» WORK INSTRUCTIONS:
In the text lines of the rows below, switch every instance of "Learn How" to "See Details" and leave all other wording unchanged. Reproduce only the text, with the pictures left out.

_____

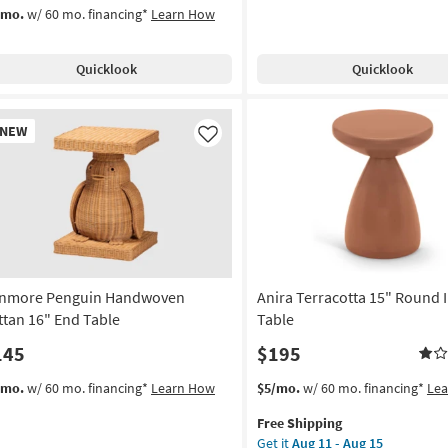
/mo.
w/ 60 mo. financing*
Learn How
Quicklook
Quicklook
w
NEW
em
Like
nmore Penguin Handwoven
Anira Terracotta 15" Round 
ttan 16" End Table
Table
145
$195
This
Get
/mo.
w/ 60 mo. financing*
Learn How
$5/mo.
w/ 60 mo. financing*
Le
item
the
Free Shipping
qualifies
Anira
Get it
Aug 11 - Aug 15
for
Terracotta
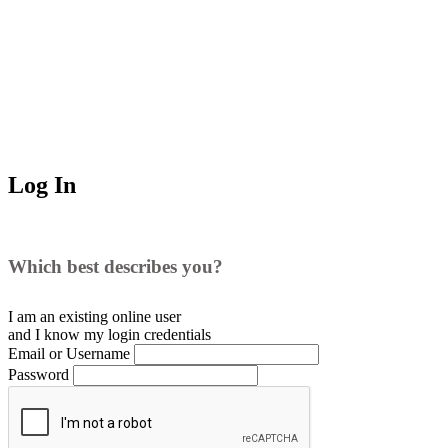
Log In
Which best describes you?
I am an existing
online user
and I
know
my login credentials
Email or Username
Password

_____

» EXERCISE RESULT:
/mo.
w/ 60 mo. financing*
See Details
Quicklook
Quicklook
w
NEW
em
Like
nmore Penguin Handwoven
Anira Terracotta 15" Round 
ttan 16" End Table
Table
145
$195
This
Get
/mo.
w/ 60 mo. financing*
See Details
$5/mo.
w/ 60 mo. financing*
Le
item
the
Free Shipping
qualifies
Anira
Get it
Aug 11 - Aug 15
for
Terracotta
Log In
Which best describes you?
I am an existing
online user
and I
know
my login credentials
Email or Username
Password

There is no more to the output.